Quantum critical behavior of itinerant ferromagnets

TL;DR

This paper studies the quantum phase transition in itinerant ferromagnets, revealing how correlation effects induce long-range interactions that influence the nature of the transition, which can be first order or continuous depending on disorder.

Contribution

It introduces a theoretical framework showing how correlation effects cause singularities leading to long-range interactions, affecting the order of the quantum phase transition in itinerant ferromagnets.

Findings

Correlation effects induce long-range interactions between spin fluctuations.

Clean systems exhibit first order quantum phase transitions, matching experimental observations.

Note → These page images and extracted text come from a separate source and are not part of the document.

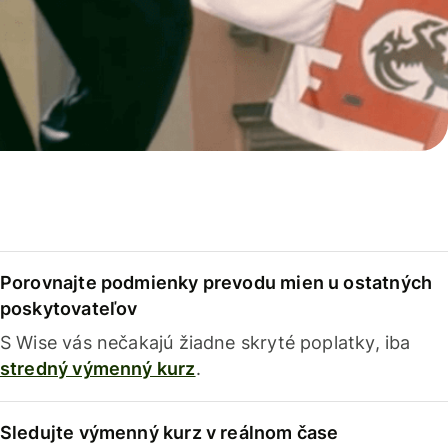
Porovnajte podmienky prevodu mien u ostatných
poskytovateľov
S Wise vás nečakajú žiadne skryté poplatky, iba
stredný výmenný kurz
.
Sledujte výmenný kurz v reálnom čase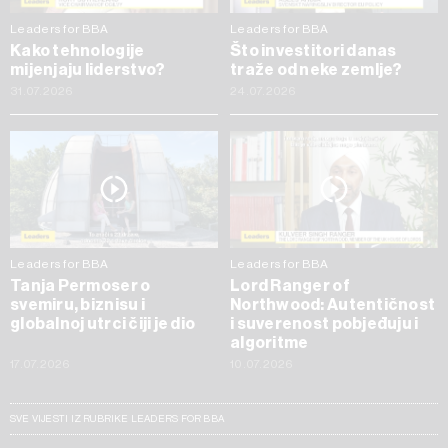
Leaders for BBA
Leaders for BBA
Kako tehnologije
Što investitori danas
mijenjaju liderstvo?
traže od neke zemlje?
31.07.2026
24.07.2026
Leaders for BBA
Leaders for BBA
Tanja Permoser o
Lord Ranger of
svemiru, biznisu i
Northwood: Autentičnost
globalnoj utrci čiji je dio
i suverenost pobjeđuju i
algoritme
17.07.2026
10.07.2026
SVE VIJESTI IZ RUBRIKE LEADERS FOR BBA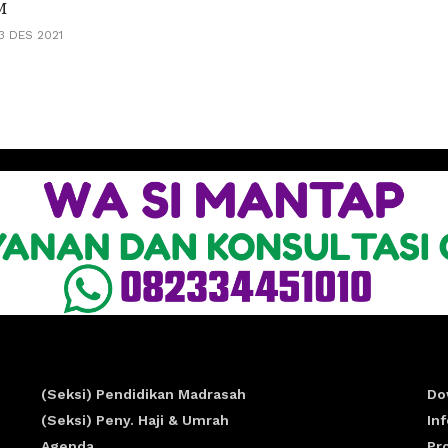
M
3 DES 2021
(Seksi) Pendidikan Madrasah
Do
(Seksi) Peny. Haji & Umrah
In
Agenda
Pr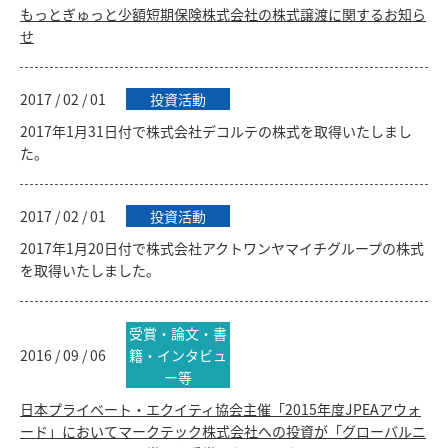
もっとぎゅっと少額短期保険株式会社の株式譲渡に関するお知ら
せ
2017 / 02 / 01
投資活動
2017年1月31日付で株式会社デコルテの株式を取得いたしまし
た。
2017 / 02 / 01
投資活動
2017年1月20日付で株式会社アクトワンヤマイチグループの株式
を取得いたしました。
受賞・論文・書
2016 / 09 / 06
籍・インタビュ
ー等
日本プライベート・エクイティ協会主催「2015年度JPEAアウォ
ード」においてマークテック株式会社への投資が「グローバルニ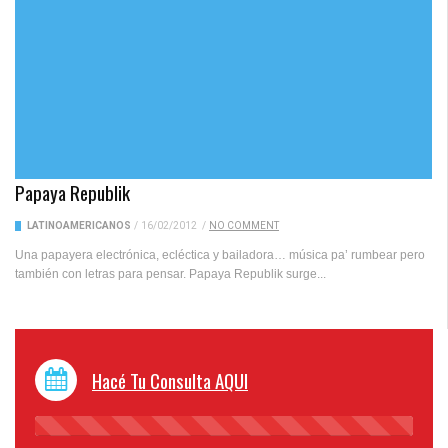
Papaya Republik
LATINOAMERICANOS
/
16/02/2012
/
NO COMMENT
Una papayera electrónica, ecléctica y bailadora… música pa’ rumbear pero
también con letras para pensar. Papaya Republik surge...
Hacé Tu Consulta AQUI
45%
Complete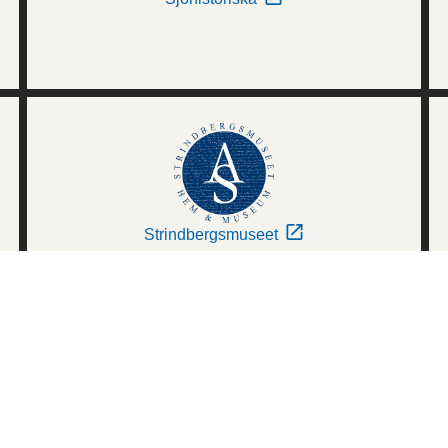
Strindbergsmuseet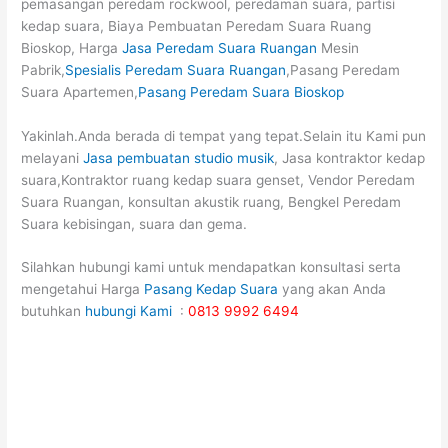
pemasangan peredam rockwool, peredaman suara, partisi
kedap suara, Biaya Pembuatan Peredam Suara Ruang
Bioskop, Harga
Jasa Peredam Suara Ruangan
Mesin
Pabrik,
Spesialis Peredam Suara Ruangan
,Pasang Peredam
Suara Apartemen,
Pasang Peredam Suara Bioskop
Yakinlah.Anda berada di tempat yang tepat.Selain itu Kami pun
melayani
Jasa pembuatan studio musik
, Jasa kontraktor kedap
suara,Kontraktor ruang kedap suara genset, Vendor Peredam
Suara Ruangan, konsultan akustik ruang, Bengkel Peredam
Suara kebisingan, suara dan gema.
Silahkan hubungi kami untuk mendapatkan konsultasi serta
mengetahui Harga
Pasang Kedap Suara
yang akan Anda
butuhkan
hubungi Kami
:
0813 9992 6494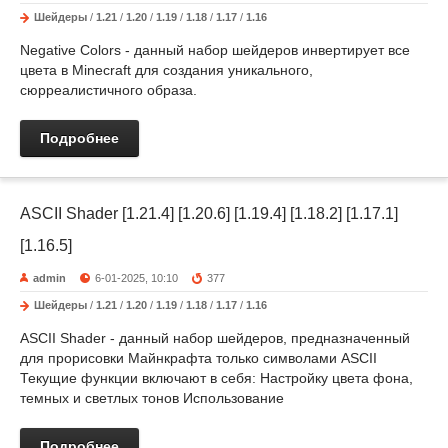
Шейдеры
/
1.21
/
1.20
/
1.19
/
1.18
/
1.17
/
1.16
Negative Colors - данный набор шейдеров инвертирует все
цвета в Minecraft для создания уникального,
сюрреалистичного образа.
Подробнее
ASCII Shader [1.21.4] [1.20.6] [1.19.4] [1.18.2] [1.17.1]
[1.16.5]
admin
6-01-2025, 10:10
377
Шейдеры
/
1.21
/
1.20
/
1.19
/
1.18
/
1.17
/
1.16
ASCII Shader - данный набор шейдеров, предназначенный
для прорисовки Майнкрафта только символами ASCII
Текущие функции включают в себя: Настройку цвета фона,
темных и светлых тонов Использование
Подробнее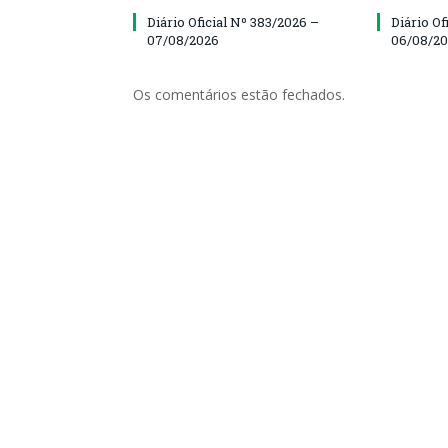
Diário Oficial Nº 383/2026 –
Diário Of
07/08/2026
06/08/2
Os comentários estão fechados.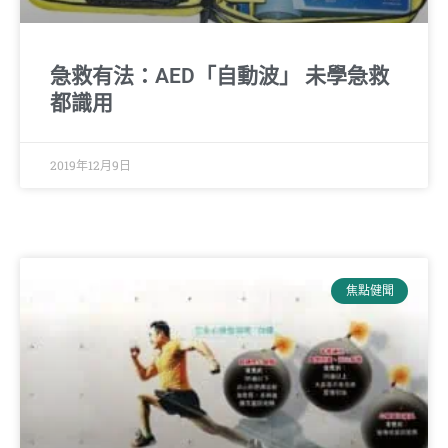
急救有法：AED「自動波」 未學急救
都識用
2019年12月9日
焦點健聞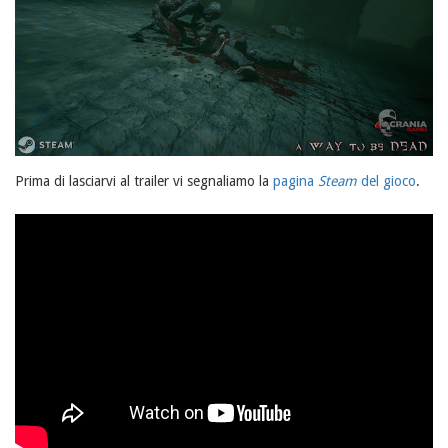
Prima di lasciarvi al trailer vi segnaliamo la
pagina
Steam
del gioco
.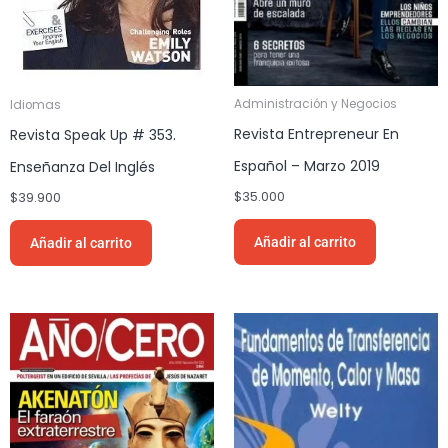
Administración y Negocios
Idiomas
Revista Entrepreneur En
Revista Speak Up # 353.
Español – Marzo 2019
Enseñanza Del Inglés
$
35.000
$
39.900
Añadir al carrito
Añadir al carrito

Disordered systems display complex phase diagrams with multiple transition types.

Abstract

We investigate the quantum phase transition of itinerant ferromagnets. It is shown that correlation effects in the underlying itinerant electron system lead to singularities in the order parameter field theory that result in an effective long-range interaction between the spin fluctuations. This interaction turns out to be generically {\em antiferromagnetic} for clean systems. In disordered systems analogous correlation effects lead to even stronger singularities. The resulting long-range interaction is, however, generically ferromagnetic. We discuss two possibilities for the ferromagnetic quantum phase transition. In clean systems, the transition is generically of first order, as is experimentally observed in MnSi. However, under certain conditions the transition may be continuous with non-mean field critical behavior. In disordered systems, one finds a very rich phase diagram showing first order and continuous phase transitions and several multicritical points.